8组共1753名患者。同时行化疗+放疗可提高患者的总体生存率(OS)和无事件生存率(EFS)。但放疗前诱导化疗和放疗后辅助化疗效果仍不清楚。
International Journal of Radiation Oncology*Biology*Physics, Volume 64, Issue1, Pages 47-56 (1 Jan 2006)
Objectives: To study the effect of adding chemotherapy to radiotherapy (RT) on overall survival and event-free survival for patients with nasopharyngeal carcinoma.
Methods and Materials: This meta-analysis used updated individual patient data from randomized trials comparing chemotherapy plus RT with RT alone in locally advanced nasopharyngeal carcinoma. The log–rank test, stratified by trial, was used for comparisons, and the hazard ratios of death and failure were calculated.

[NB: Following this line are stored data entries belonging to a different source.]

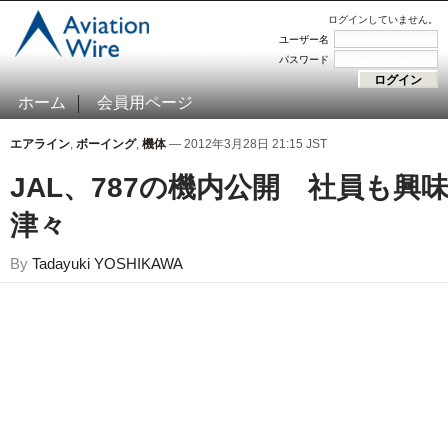
ログインしていません。
ユーザー名
パスワード
ホーム
会員用ページ
エアライン
,
ボーイング
,
機体
— 2012年3月28日 21:15 JST
JAL、787の機内公開 社員も興
津々
By
Tadayuki YOSHIKAWA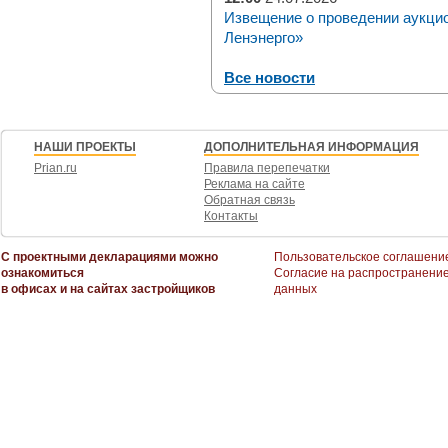
Извещение о проведении аукци
Ленэнерго»
Все новости
НАШИ ПРОЕКТЫ
ДОПОЛНИТЕЛЬНАЯ ИНФОРМАЦИЯ
Prian.ru
Правила перепечатки
Реклама на сайте
Обратная связь
Контакты
С проектными декларациями можно
Пользовательское соглашени
ознакомиться
Согласие на распространени
в офисах и на сайтах застройщиков
данных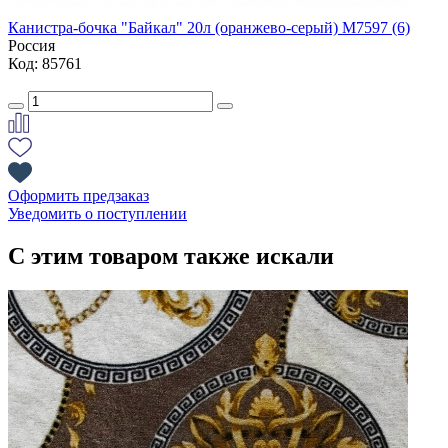
Канистра-бочка "Байкал" 20л (оранжево-серый) М7597 (6)
Россия
Код: 85761
Оформить предзаказ
Уведомить о поступлении
С этим товаром также искали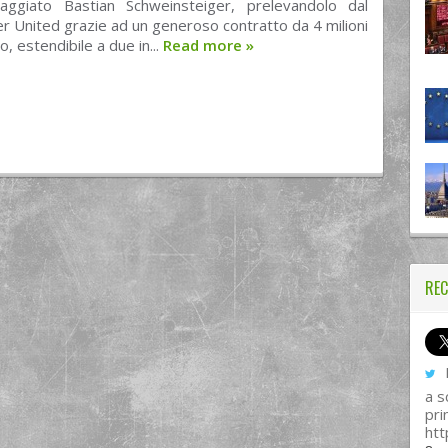
aggiato Bastian Schweinsteiger, prelevandolo dal
 United grazie ad un generoso contratto da 4 milioni
, estendibile a due in...
Read more
»
REC
I
a s
pri
htt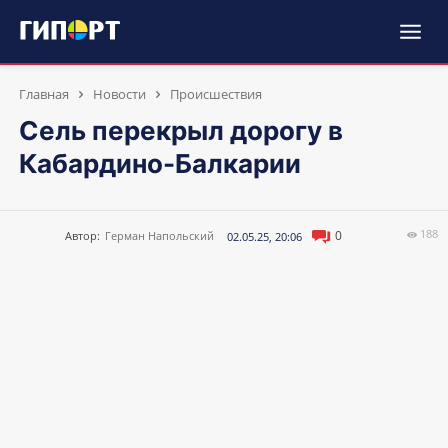
Главная
Новости
Происшествия
Сель перекрыл дорогу в
Кабардино-Балкарии
188
0
Автор:
Герман Напольский
02.05.25, 20:06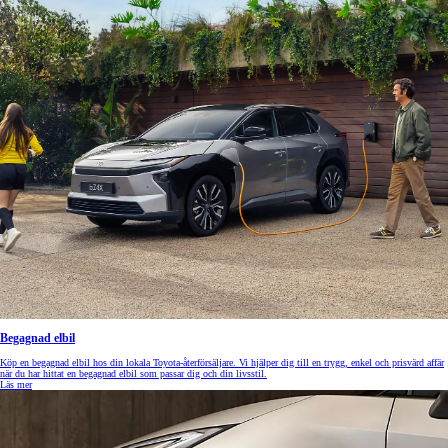
Begagnad elbil
Köp en begagnad elbil hos din lokala Toyota-återförsäljare. Vi hjälper dig till en trygg, enkel och prisvärd affär
när du har hittat en begagnad elbil som passar dig och din livsstil.
Läs mer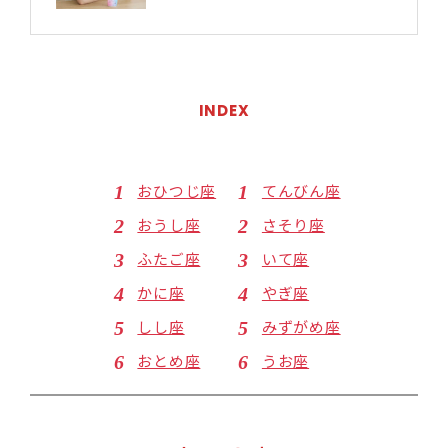
INDEX
おひつじ座
てんびん座
おうし座
さそり座
ふたご座
いて座
かに座
やぎ座
しし座
みずがめ座
おとめ座
うお座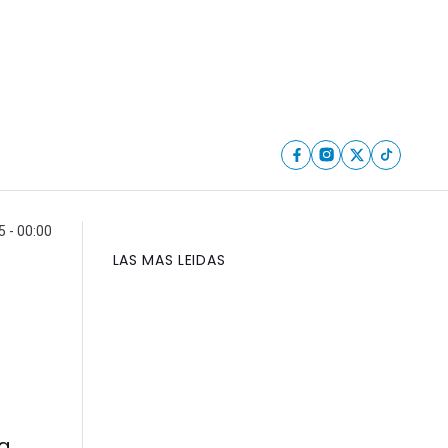
5 - 00:00
LAS MAS LEIDAS
la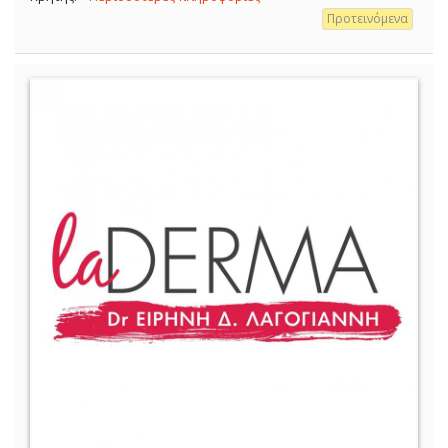
Προτεινόμενα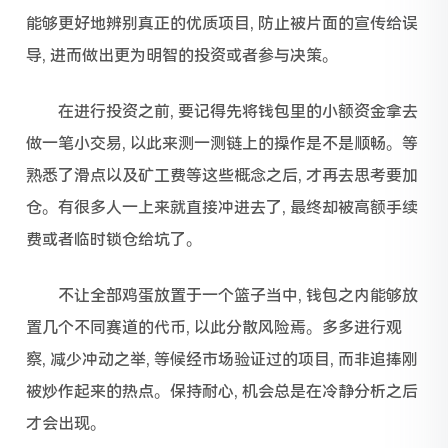
能够更好地辨别真正的优质项目, 防止被片面的宣传给误
导, 进而做出更为明智的投资或者参与决策。
在进行投资之前, 要记得先将钱包里的小额资金拿去
做一笔小交易, 以此来测一测链上的操作是不是顺畅。等
熟悉了滑点以及矿工费等这些概念之后, 才再去思考要加
仓。有很多人一上来就直接冲进去了, 最终却被高额手续
费或者临时锁仓给坑了。
不让全部鸡蛋放置于一个篮子当中, 钱包之内能够放
置几个不同赛道的代币, 以此分散风险焉。多多进行观
察, 减少冲动之举, 等候经市场验证过的项目, 而非追捧刚
被炒作起来的热点。保持耐心, 机会总是在冷静分析之后
才会出现。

Results: Eight trials with 1753 patients were included. One trial with a 2 × 2 design was counted twice in the analysis. The analysis included 11 comparisons using the data from 1975 patients. The median follow-up was 6 years. The pooled hazard ratio of death was 0.82 (95% confidence interval, 0.71–0.94; p = 0.006), corresponding to an absolute survival benefit of 6% at 5 years from the addition of chemotherapy (from 56% to 62%). The pooled hazard ratio of tumor failure or death was 0.76 (95% confidence interval, 0.67–0.86; p < 0.0001), corresponding to an absolute event-free survival benefit of 10% at 5 years from the addition of chemotherapy (from 42% to 52%). A significant interaction was observed between the timing of chemotherapy and overall survival (p = 0.005), explaining the heterogeneity observed in the treatment effect (p = 0.03), with the highest benefit resulting from concomitant chemotherapy.
Conclusion: Chemotherapy led to a small, but significant, benefit for overall survival and event-free survival. This benefit was essentially observed when chemotherapy was administered concomitantly with RT.